Un blasphème inachevé

Les jeunes filles murmuraient et redressaient leurs sourires et retiraient comme une plaie de métal en fusion ces baisers du front de leurs amants au cœur encore rouge. Adieu bien-aimés, adieu ! Adieu, anges de nos seins, aises de nos caprices.

Mais, songeaient les belles jeunes filles, que les yeux des hommes brûlaient, ainsi qu’un foyer qui rendrait des étincelles, comme ces tiges de fer rouge qui traversèrent nos corps de part en part.

Il y a des belles filles avant la nuit… prêtes pour l’amour, prêtes à mouiller un mouchoir d’un blasphème inachevé.

Ô bien-aimés, nous sommes vivantes et mortes ! Promettez de mourir de nos mains, après cette nuit de délices et de souffrances. Promettez de vivre du sommeil de la mort.

Tandis qu’elles parlaient, se baignant dans ce caprice endormi, l’amour recommençait sauvage et semblable à l’orgie, et encore et encore, jusqu’à ce qu’apparurent les ors éparpillés sur l’herbe : le soleil, se levant, rougissait sur les cheveux soyeux de la plaine.

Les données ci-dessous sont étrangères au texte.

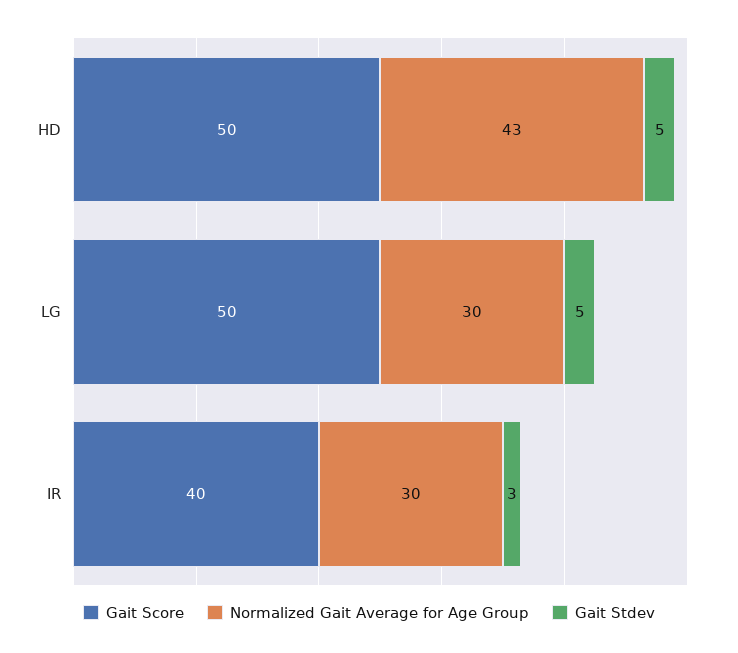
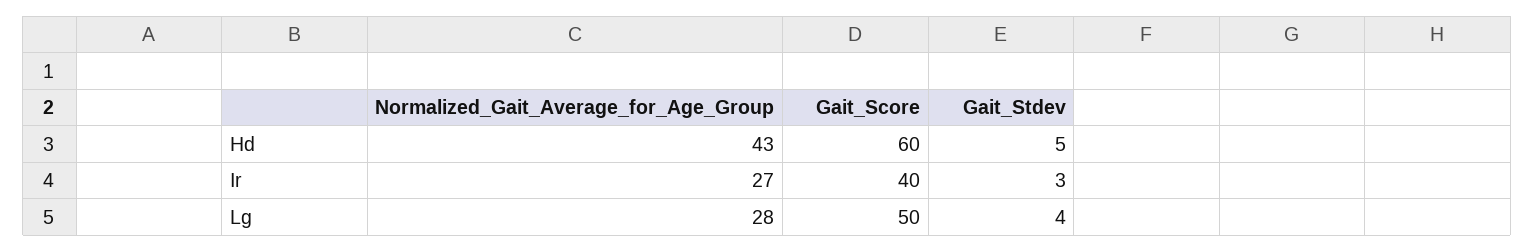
Gait Score, HD: 50 -> 60
Normalized Gait Average for Age Group, LG: 30 -> 28
Gait Stdev, LG: 5 -> 4
Normalized Gait Average for Age Group, IR: 30 -> 27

Boucles d’or des fiancés réconciliés ; car la nuit les rendaient belles et beaux et le soleil blondissait les blés.

Sur le sein de leurs amants, les belles filles demandaient leur pain. Eux, souriaient doucement, heureux d’avoir trouvé des maîtresse jeunes et belles qui, par cette nuit de plaisir, firent pâlir la lune et s’éclipser le soleil.

Ils eurent des lueurs étranges ces baisers ! Amants ! Des baisers ! Des baisers par millions pour qu’au fond des forêts encore hurla notre amour. Des baisers ! Puis, ces anges à deux visages, immobiles, sentirent la sève voluptueuse couler de leurs lèvres brûlantes.

Les jeune filles en livrant des baisers amassèrent l’or de leurs amants dans un songe qui languit d’amour et de sang.

Baisers au goût de cèdre, d’orange et de raisin. Baisers pastèques, saignant des commissures de ces Vénus, en désordre et décoiffées, qui ornaient nonchalamment l’aube de leurs corps, comme des demeures abandonnées, jusqu’à éblouir l’œil fade qui clignait sur l’horizon.

Aube, juste commencement, où se miraient les corps brisés et drapés de lierre. Comme des incendies, ils s’assoupissaient sans fin d’un grand feu à l’intérieur : le trésor de leurs nuits d’amour, sans prix. Leurs peaux s’illuminaient. En sourdaient les étincelles. Sur ces mets exquis s’étalait coquettement le vent avec la légèreté d’une dentelle.

On raconte que là-bas, en moissonnant l’orge ou le blé, la paille fut trouvée tissée comme un drap, juste à l’endroit où, naguère, s’embrassaient les amants.